## ACTIVITY
Leaving the pictures aside, reproduce the data in full and word for word.

## AVAILABLE DATA
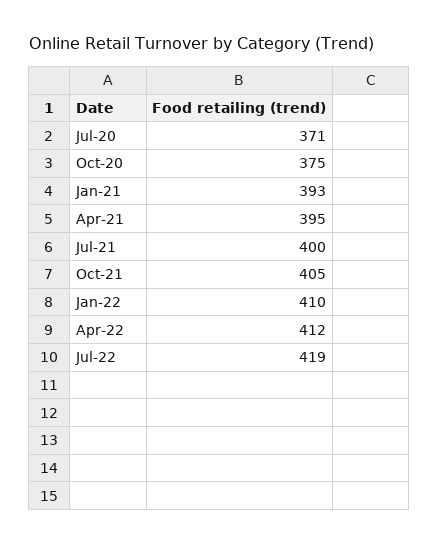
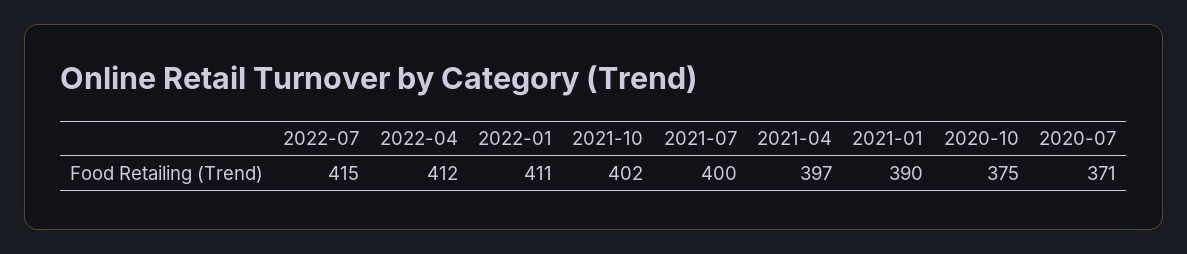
  {
    "Jul-20": 371,
    "Oct-20": 375,
-   "Jan-21": 393,
+   "Jan-21": 390,
-   "Apr-21": 395,
+   "Apr-21": 397,
    "Jul-21": 400,
-   "Oct-21": 405,
+   "Oct-21": 402,
-   "Jan-22": 410,
+   "Jan-22": 411,
    "Apr-22": 412,
-   "Jul-22": 419
+   "Jul-22": 415
  }

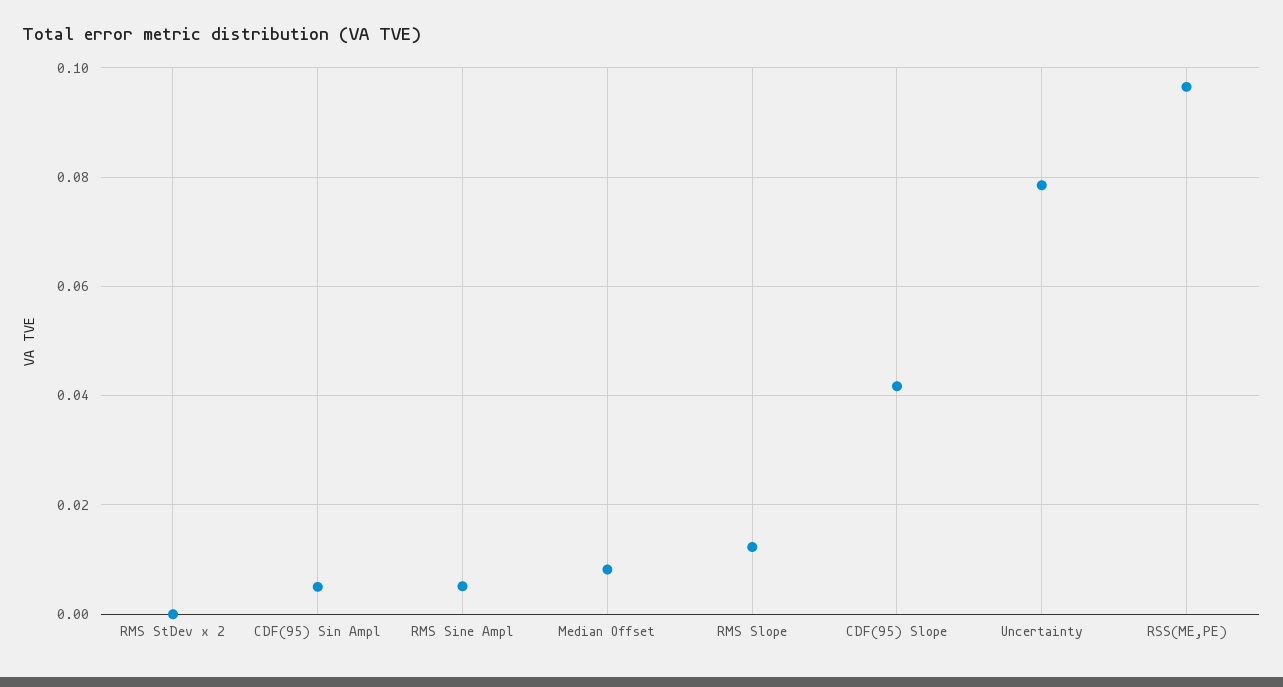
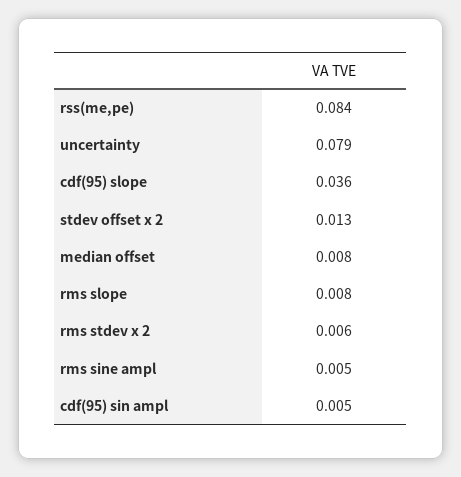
  {
-   "RMS StDev x 2": 0,
+   "RMS StDev x 2": 0.006,
    "CDF(95) Sin Ampl": 0.005,
    "RMS Sine Ampl": 0.005,
    "Median Offset": 0.008,
-   "RMS Slope": 0.012,
+   "RMS Slope": 0.008,
-   "CDF(95) Slope": 0.042,
+   "CDF(95) Slope": 0.036,
    "Uncertainty": 0.079,
-   "RSS(ME,PE)": 0.096
+   "RSS(ME,PE)": 0.084,
+   "stdev offset x 2": 0.013
  }

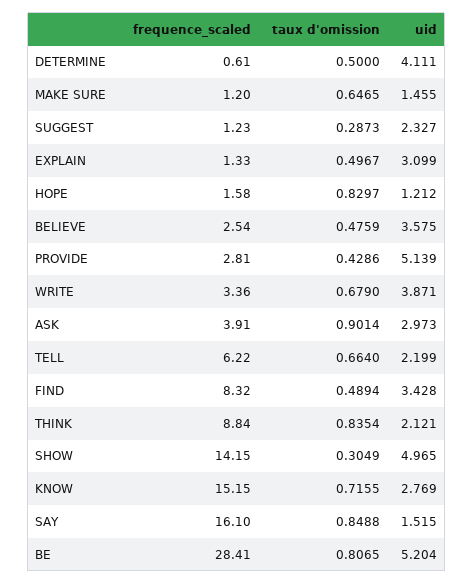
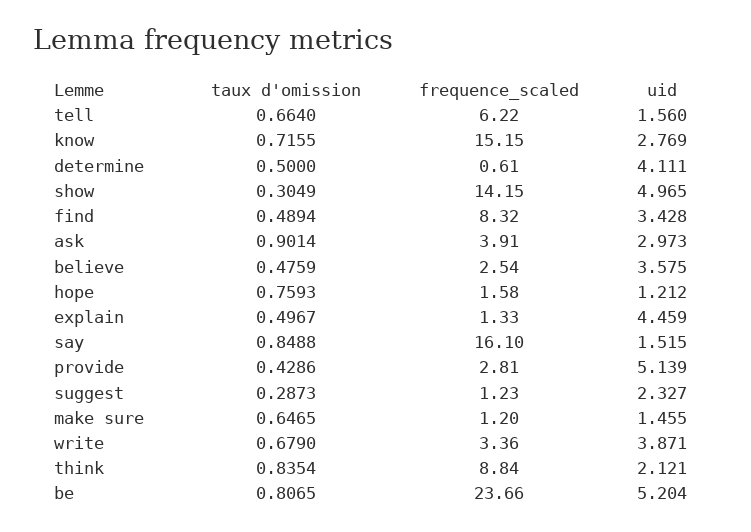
  {
    "frequence_scaled": {
      "DETERMINE": 0.61,
      "MAKE SURE": 1.2,
      "SUGGEST": 1.23,
      "EXPLAIN": 1.33,
      "HOPE": 1.58,
      "BELIEVE": 2.54,
      "PROVIDE": 2.81,
      "WRITE": 3.36,
      "ASK": 3.91,
      "TELL": 6.22,
      "FIND": 8.32,
      "THINK": 8.84,
      "SHOW": 14.15,
      "KNOW": 15.15,
      "SAY": 16.1,
-     "BE": 28.41
+     "BE": 23.66
    },
    "taux d'omission": {
      "DETERMINE": 0.5,
      "MAKE SURE": 0.6465,
      "SUGGEST": 0.2873,
      "EXPLAIN": 0.4967,
-     "HOPE": 0.8297,
+     "HOPE": 0.7593,
      "BELIEVE": 0.4759,
      "PROVIDE": 0.4286,
      "WRITE": 0.679,
      "ASK": 0.9014,
      "TELL": 0.664,
      "FIND": 0.4894,
      "THINK": 0.8354,
      "SHOW": 0.3049,
      "KNOW": 0.7155,
      "SAY": 0.8488,
      "BE": 0.8065
    },
    "uid": {
      "DETERMINE": 4.111,
      "MAKE SURE": 1.455,
      "SUGGEST": 2.327,
-     "EXPLAIN": 3.099,
+     "EXPLAIN": 4.459,
      "HOPE": 1.212,
      "BELIEVE": 3.575,
      "PROVIDE": 5.139,
      "WRITE": 3.871,
      "ASK": 2.973,
-     "TELL": 2.199,
+     "TELL": 1.56,
      "FIND": 3.428,
      "THINK": 2.121,
      "SHOW": 4.965,
      "KNOW": 2.769,
      "SAY": 1.515,
      "BE": 5.204
    }
  }

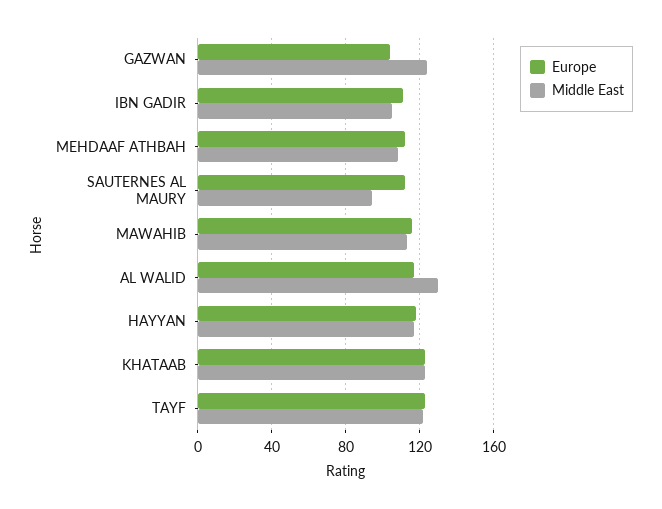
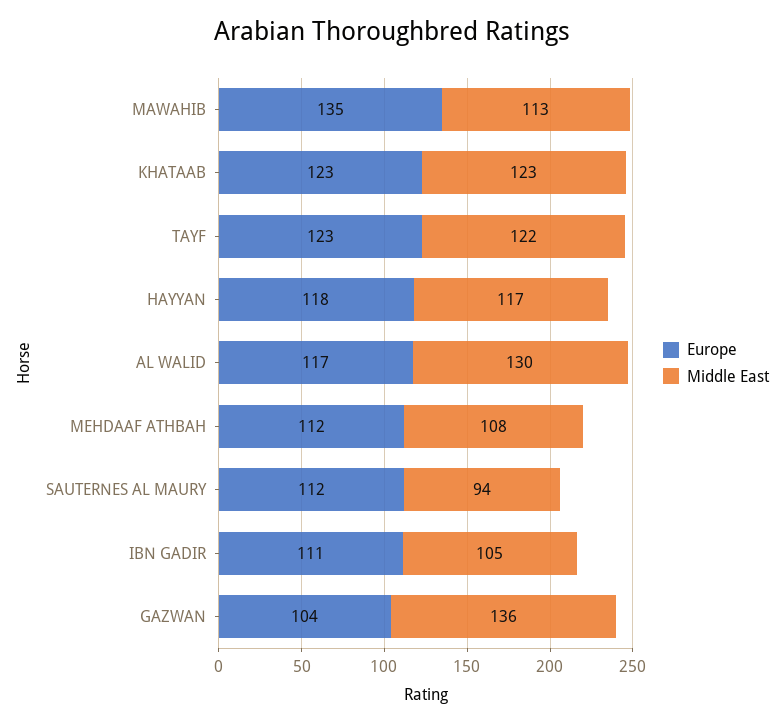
  {
    "Europe": {
      "GAZWAN": 104,
      "IBN GADIR": 111,
      "MEHDAAF ATHBAH": 112,
      "SAUTERNES AL MAURY": 112,
-     "MAWAHIB": 115,
+     "MAWAHIB": 135,
      "AL WALID": 117,
      "HAYYAN": 118,
      "KHATAAB": 123,
      "TAYF": 123
    },
    "Middle East": {
-     "GAZWAN": 125,
+     "GAZWAN": 136,
      "IBN GADIR": 105,
      "MEHDAAF ATHBAH": 108,
      "SAUTERNES AL MAURY": 94,
      "MAWAHIB": 113,
      "AL WALID": 130,
      "HAYYAN": 117,
      "KHATAAB": 123,
      "TAYF": 122
    }
  }

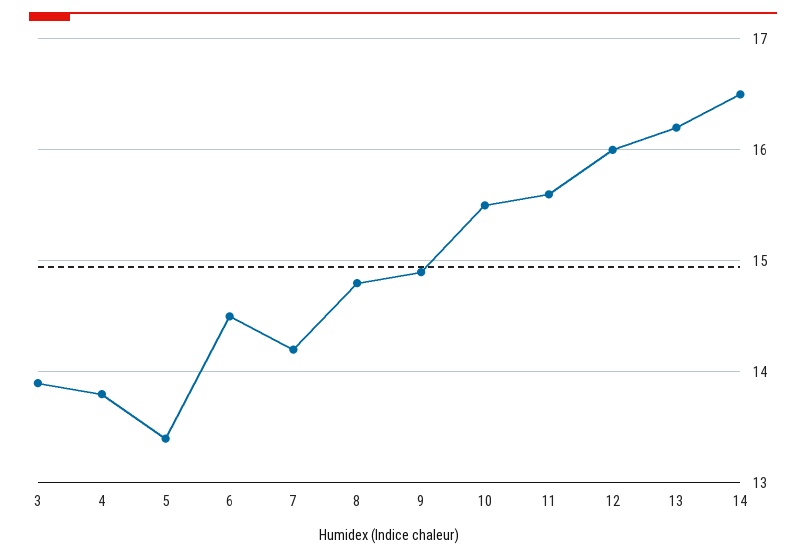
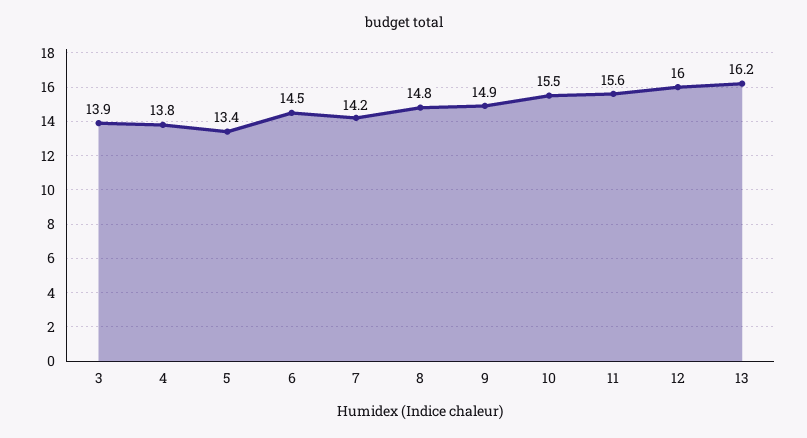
  {
    "3": 13.9,
    "4": 13.8,
    "5": 13.4,
    "6": 14.5,
    "7": 14.2,
    "8": 14.8,
    "9": 14.9,
    "10": 15.5,
    "11": 15.6,
    "12": 16,
-   "13": 16.2,
+   "13": 16.2
-   "14": 16.5
  }

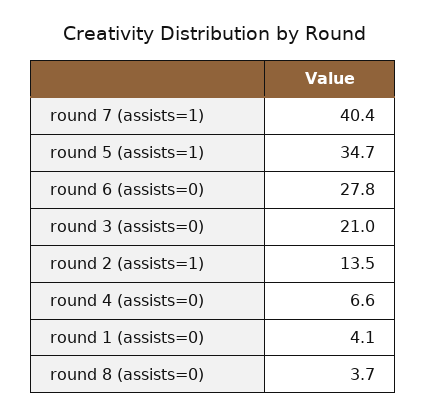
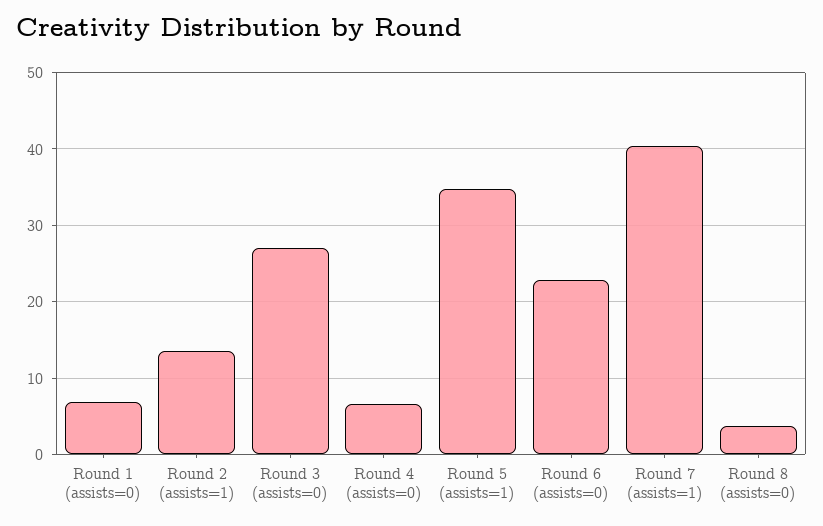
  {
    "round 7 (assists=1)": 40.4,
    "round 5 (assists=1)": 34.7,
-   "round 6 (assists=0)": 27.8,
+   "round 6 (assists=0)": 23,
-   "round 3 (assists=0)": 21,
+   "round 3 (assists=0)": 27,
    "round 2 (assists=1)": 13.5,
    "round 4 (assists=0)": 6.6,
-   "round 1 (assists=0)": 4.1,
+   "round 1 (assists=0)": 7,
    "round 8 (assists=0)": 3.7
  }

## SOLUTION TO THIS PROBLEM
  {
    "Jul-20": 371,
    "Oct-20": 375,
-   "Jan-21": 393,
+   "Jan-21": 390,
-   "Apr-21": 395,
+   "Apr-21": 397,
    "Jul-21": 400,
-   "Oct-21": 405,
+   "Oct-21": 402,
-   "Jan-22": 410,
+   "Jan-22": 411,
    "Apr-22": 412,
-   "Jul-22": 419
+   "Jul-22": 415
  }

  {
-   "RMS StDev x 2": 0,
+   "RMS StDev x 2": 0.006,
    "CDF(95) Sin Ampl": 0.005,
    "RMS Sine Ampl": 0.005,
    "Median Offset": 0.008,
-   "RMS Slope": 0.012,
+   "RMS Slope": 0.008,
-   "CDF(95) Slope": 0.042,
+   "CDF(95) Slope": 0.036,
    "Uncertainty": 0.079,
-   "RSS(ME,PE)": 0.096
+   "RSS(ME,PE)": 0.084,
+   "stdev offset x 2": 0.013
  }

  {
    "frequence_scaled": {
      "DETERMINE": 0.61,
      "MAKE SURE": 1.2,
      "SUGGEST": 1.23,
      "EXPLAIN": 1.33,
      "HOPE": 1.58,
      "BELIEVE": 2.54,
      "PROVIDE": 2.81,
      "WRITE": 3.36,
      "ASK": 3.91,
      "TELL": 6.22,
      "FIND": 8.32,
      "THINK": 8.84,
      "SHOW": 14.15,
      "KNOW": 15.15,
      "SAY": 16.1,
-     "BE": 28.41
+     "BE": 23.66
    },
    "taux d'omission": {
      "DETERMINE": 0.5,
      "MAKE SURE": 0.6465,
      "SUGGEST": 0.2873,
      "EXPLAIN": 0.4967,
-     "HOPE": 0.8297,
+     "HOPE": 0.7593,
      "BELIEVE": 0.4759,
      "PROVIDE": 0.4286,
      "WRITE": 0.679,
      "ASK": 0.9014,
      "TELL": 0.664,
      "FIND": 0.4894,
      "THINK": 0.8354,
      "SHOW": 0.3049,
      "KNOW": 0.7155,
      "SAY": 0.8488,
      "BE": 0.8065
    },
    "uid": {
      "DETERMINE": 4.111,
      "MAKE SURE": 1.455,
      "SUGGEST": 2.327,
-     "EXPLAIN": 3.099,
+     "EXPLAIN": 4.459,
      "HOPE": 1.212,
      "BELIEVE": 3.575,
      "PROVIDE": 5.139,
      "WRITE": 3.871,
      "ASK": 2.973,
-     "TELL": 2.199,
+     "TELL": 1.56,
      "FIND": 3.428,
      "THINK": 2.121,
      "SHOW": 4.965,
      "KNOW": 2.769,
      "SAY": 1.515,
      "BE": 5.204
    }
  }

  {
    "Europe": {
      "GAZWAN": 104,
      "IBN GADIR": 111,
      "MEHDAAF ATHBAH": 112,
      "SAUTERNES AL MAURY": 112,
-     "MAWAHIB": 115,
+     "MAWAHIB": 135,
      "AL WALID": 117,
      "HAYYAN": 118,
      "KHATAAB": 123,
      "TAYF": 123
    },
    "Middle East": {
-     "GAZWAN": 125,
+     "GAZWAN": 136,
      "IBN GADIR": 105,
      "MEHDAAF ATHBAH": 108,
      "SAUTERNES AL MAURY": 94,
      "MAWAHIB": 113,
      "AL WALID": 130,
      "HAYYAN": 117,
      "KHATAAB": 123,
      "TAYF": 122
    }
  }

  {
    "3": 13.9,
    "4": 13.8,
    "5": 13.4,
    "6": 14.5,
    "7": 14.2,
    "8": 14.8,
    "9": 14.9,
    "10": 15.5,
    "11": 15.6,
    "12": 16,
-   "13": 16.2,
+   "13": 16.2
-   "14": 16.5
  }

  {
    "round 7 (assists=1)": 40.4,
    "round 5 (assists=1)": 34.7,
-   "round 6 (assists=0)": 27.8,
+   "round 6 (assists=0)": 23,
-   "round 3 (assists=0)": 21,
+   "round 3 (assists=0)": 27,
    "round 2 (assists=1)": 13.5,
    "round 4 (assists=0)": 6.6,
-   "round 1 (assists=0)": 4.1,
+   "round 1 (assists=0)": 7,
    "round 8 (assists=0)": 3.7
  }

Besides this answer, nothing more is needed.